◆ **Problems to solve**
#1 In the article on zero-hours contracts, what words does Ian Davidson use to describe management? List every one.
#2 Do the following statements agree with the article on zero-hours contracts? For each one, answer yes or no and quote the words from the article that decide it.
(a) The report puts the number of care workers in Scotland on zero-hour contracts at around 20,000.
(b) The committee's report on zero-hour contracts is its final report.
(c) Ian Davidson said zero-hours contracts should be regulated rather than abolished.
#3 Continue the article on zero-hours contracts from where it stops.

◆ **Passage**

MPs accuse councils of encouraging growth of zero-hours contracts

Local authority cuts are fuelling rise in "exploitative" contracts for social care workers, Scottish MPs report.

A cross-party committee of Scottish MPs has blamed local authorities for the “alarming” increase in the use of zero-hours contracts in the care sector.

In the interim report on its inquiry into zero-hour contracts, the UK Parliament’s Scottish Affairs Committee says local authority cutbacks are encouraging private and voluntary sector care providers to put people on these contracts.

“We recognise the financial pressures that local authorities are under, but it is disappointing that the reduction in funding has prompted some to oversee a diminution in the terms and conditions of workers in the social care sector,” says the committee’s report.

The report says that around 20,000 care workers in Scotland are on zero-hour employment contracts and that contracts that do not pay staff for the time they spend travelling between clients are illegal.

It also highlighted that care workers on zero hour contracts fear being blacklisted if they turn down work due to illness and so continue to work when unwell, creating a risk that they may pass infections onto clients.

Committee chair Ian Davidson MP said: “The overwhelming majority of zero-hours contracts are abusive and exploitative and should be abolished. In most cases their use is evidence of sloppy, lazy or incompetent management, who intimidate their workforce by keeping them insecure.

◆ **Available data**

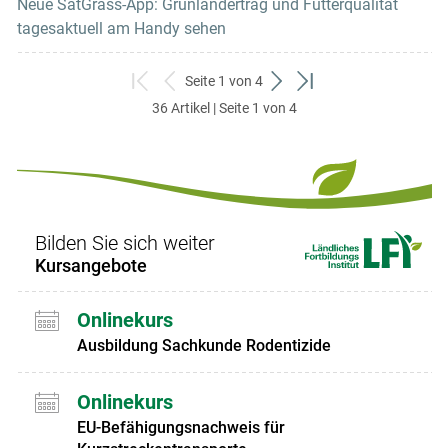
Neue SatGrass-App: Grünlandertrag und Futterqualität
tagesaktuell am Handy sehen
Seite 1 von 4
zum
zurück
weiter
zum
36 Artikel | Seite 1 von 4
ersten
zum
zum
letzten
Set
vorigen
nächsten
Set
Set
Set
Bilden Sie sich weiter
Kursangebote
Onlinekurs
Ausbildung Sachkunde Rodentizide
Onlinekurs
EU-Befähigungsnachweis für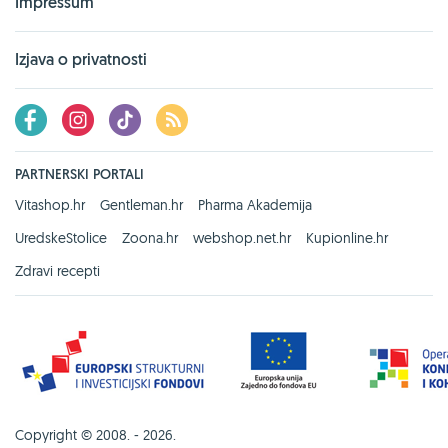
Impressum
Izjava o privatnosti
PARTNERSKI PORTALI
Vitashop.hr
Gentleman.hr
Pharma Akademija
UredskeStolice
Zoona.hr
webshop.net.hr
Kupionline.hr
Zdravi recepti
Copyright © 2008. - 2026.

◆ **Responses in order**
#1
- sloppy
- lazy
- incompetent

#2
(a) Yes: "around 20,000 care workers in Scotland are on zero-hour employment contracts"
(b) No: "In the interim report on its inquiry into zero-hour contracts"
(c) No: "The overwhelming majority of zero-hours contracts are abusive and exploitative and should be abolished."

#3
“We believe the UK and Scottish governments must use every lever at their disposal to affect a cultural change against exploitative contracts.”

The committee’s report calls on the Scottish Government to take steps to ensure that local authority commissioners make good terms and conditions for care workers part of their criteria when selecting social care providers.

“An improved procurement policy from the Scottish Government would send a clear message to local authorities to reduce their reliance on zero-hours workers to meet their need for social care provision,” it said.

The report also urges the UK government to use its investigation into zero-hours contracts to tackle the problem of care workers not being paid for the time spent travelling between clients.

The committee is still working on its final report, but published its interim findings to meet the deadline for the UK government’s recent consultation on zero-hour contracts.